An independent adult who is not a party to the deed and not a beneficiary under it. Avoid close family members or anyone with an interest in the transaction. For edge cases, check the guidance on who can witness.
Can We Use Video Witnessing?
As a general rule, attestation for deeds requires physical presence. Some sector-specific allowances exist, but video witnessing for deeds is not broadly accepted in England and Wales. See our note on electronic witnessing for the current position.
What If We Signed It Wrong?
Act quickly. Depending on the error, you may be able to re-execute correctly, supplement with a fresh deed, or put a rectification agreement in place.

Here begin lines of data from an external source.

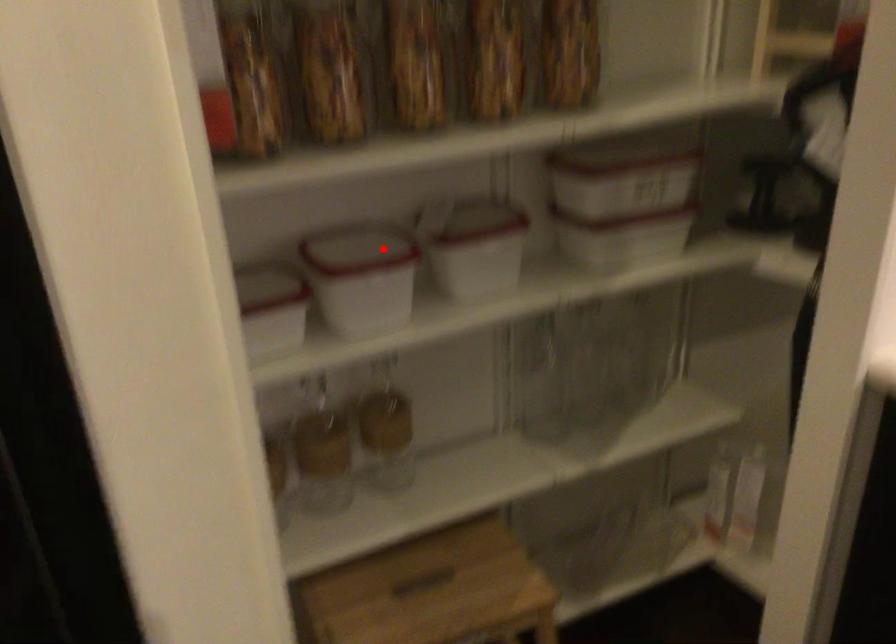
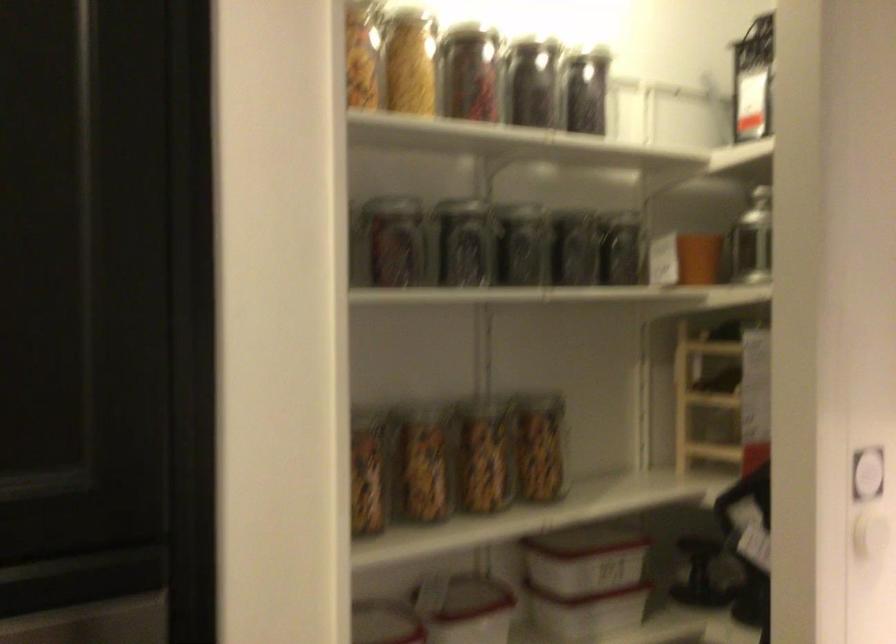
Question: I am providing you with two images of the same scene from different viewpoints. A red point is marked on the first image. Can you still see the location of the red point in image 2?

Choices:
 (A) Yes
 (B) No

Answer: (A)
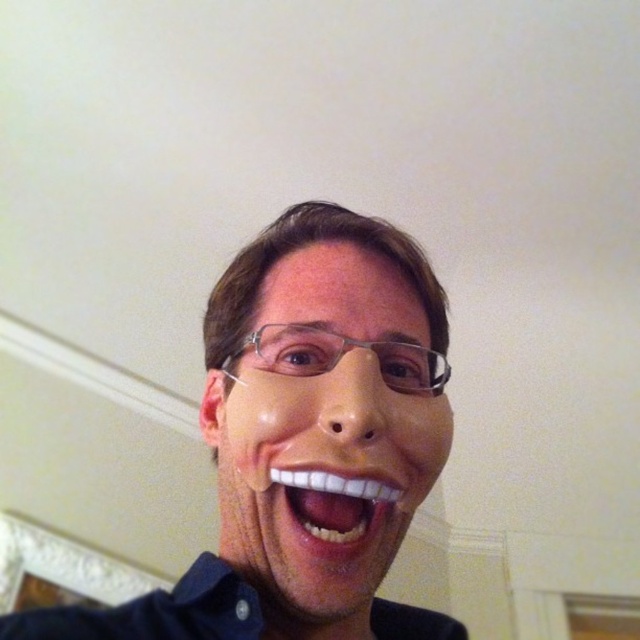
Question: Can you confirm if matte plastic mask at center is thinner than transparent plastic mask at center?

Choices:
 (A) no
 (B) yes

Answer: (A)

Question: Is matte plastic mask at center bigger than white glossy teeth at center?

Choices:
 (A) yes
 (B) no

Answer: (A)

Question: Is matte plastic mask at center above white glossy teeth at center?

Choices:
 (A) no
 (B) yes

Answer: (B)

Question: Among these objects, which one is nearest to the camera?

Choices:
 (A) matte plastic mask at center
 (B) transparent plastic mask at center
 (C) white glossy teeth at center

Answer: (A)

Question: Which point is closer to the camera?

Choices:
 (A) transparent plastic mask at center
 (B) white glossy teeth at center

Answer: (A)

Question: Which point appears farthest from the camera in this image?

Choices:
 (A) (275, 477)
 (B) (228, 589)
 (C) (262, 579)

Answer: (C)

Don’t rely on luck - if the validity of the deed matters, fix the issue before a dispute arises.
Key Takeaways
- “Signed as a deed” means your document must meet strict formalities - clear deed wording, proper execution, valid witnessing where required, and delivery - or it may not be enforceable.
- Use a deed where there’s no consideration, where you want a 12-year limitation period, or for common transactions like assignment, novation, variation and settlement.
- Execution rules differ for individuals and companies: individuals need an independent witness; companies can sign via two authorised signatories or a single director with a witness.
- Electronic signing of deeds is possible, but witnessing normally still requires physical presence, so plan your signing logistics early.
- Avoid pitfalls: wrong signature blocks, invalid witnesses, missing authority, confusion between assignment/novation/variation, and sloppy delivery or dating.
- For recurring needs, invest in tailored deed templates such as a Deed of Novation, Deed of Assignment, Deed of Variation and Deed of Settlement to protect your position from day one.
- If in doubt about execution, witnessing or authority, get a quick sense-check before you sign - it’s far cheaper than trying to fix an invalid deed later.